• [EXERCISE]: Restate word for word the lines below from the one that has "Kassinurme mäed" through the one that has "model: PN 6", keeping both and dropping all pictures.

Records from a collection
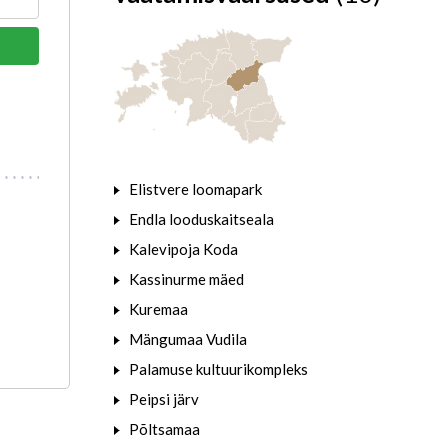
Elistvere loomapark
Endla looduskaitseala
Kalevipoja Koda
Kassinurme mäed
Kuremaa
Mängumaa Vudila
Palamuse kultuurikompleks
Peipsi järv
Põltsamaa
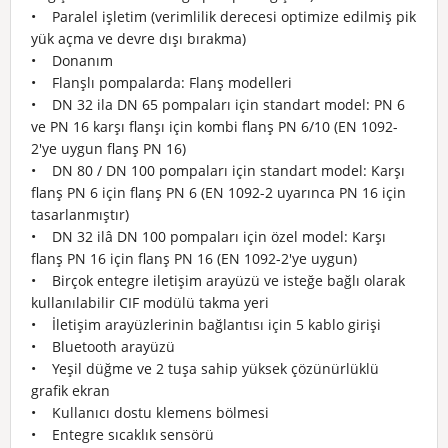
• Paralel işletim (verimlilik derecesi optimize edilmiş pik
yük açma ve devre dışı bırakma)
• Donanım
• Flanşlı pompalarda: Flanş modelleri
• DN 32 ila DN 65 pompaları için standart model: PN 6
ve PN 16 karşı flanşı için kombi flanş PN 6/10 (EN 1092-
2'ye uygun flanş PN 16)
• DN 80 / DN 100 pompaları için standart model: Karşı
flanş PN 6 için flanş PN 6 (EN 1092-2 uyarınca PN 16 için
tasarlanmıştır)
• DN 32 ilâ DN 100 pompaları için özel model: Karşı
flanş PN 16 için flanş PN 16 (EN 1092-2'ye uygun)
• Birçok entegre iletişim arayüzü ve isteğe bağlı olarak
kullanılabilir CIF modülü takma yeri
• İletişim arayüzlerinin bağlantısı için 5 kablo girişi
• Bluetooth arayüzü
• Yeşil düğme ve 2 tuşa sahip yüksek çözünürlüklü
grafik ekran
• Kullanıcı dostu klemens bölmesi
• Entegre sıcaklık sensörü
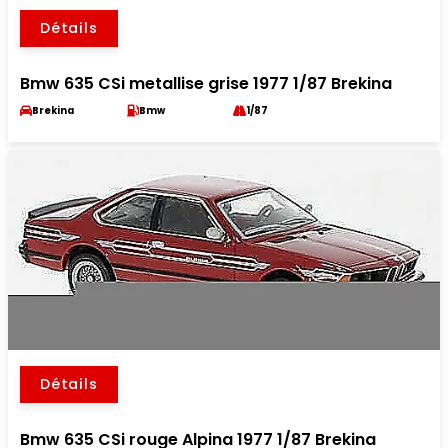
Détails
Bmw 635 CSi metallise grise 1977 1/87 Brekina
Brekina
Bmw
1/87
Détails
Bmw 635 CSi rouge Alpina 1977 1/87 Brekina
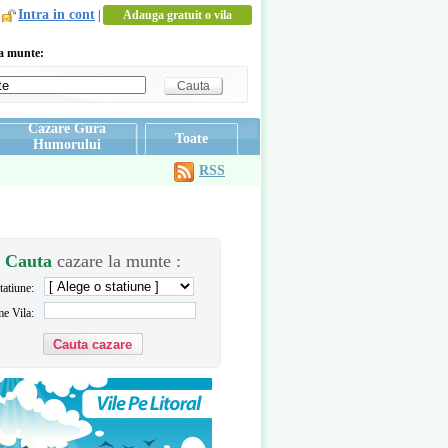
Intra in cont
|
Adauga gratuit o vila
la munte:
Cazare Gura
Toate
Humorului
RSS
Cauta
cazare la munte :
tatiune:
e Vila:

• [OUTPUT BELOW]:
Kassinurme mäed
Kuremaa
Mängumaa Vudila
Palamuse kultuurikompleks
Peipsi järv
Põltsamaa
• Paralel işletim (verimlilik derecesi optimize edilmiş pik
yük açma ve devre dışı bırakma)
• Donanım
• Flanşlı pompalarda: Flanş modelleri
• DN 32 ila DN 65 pompaları için standart model: PN 6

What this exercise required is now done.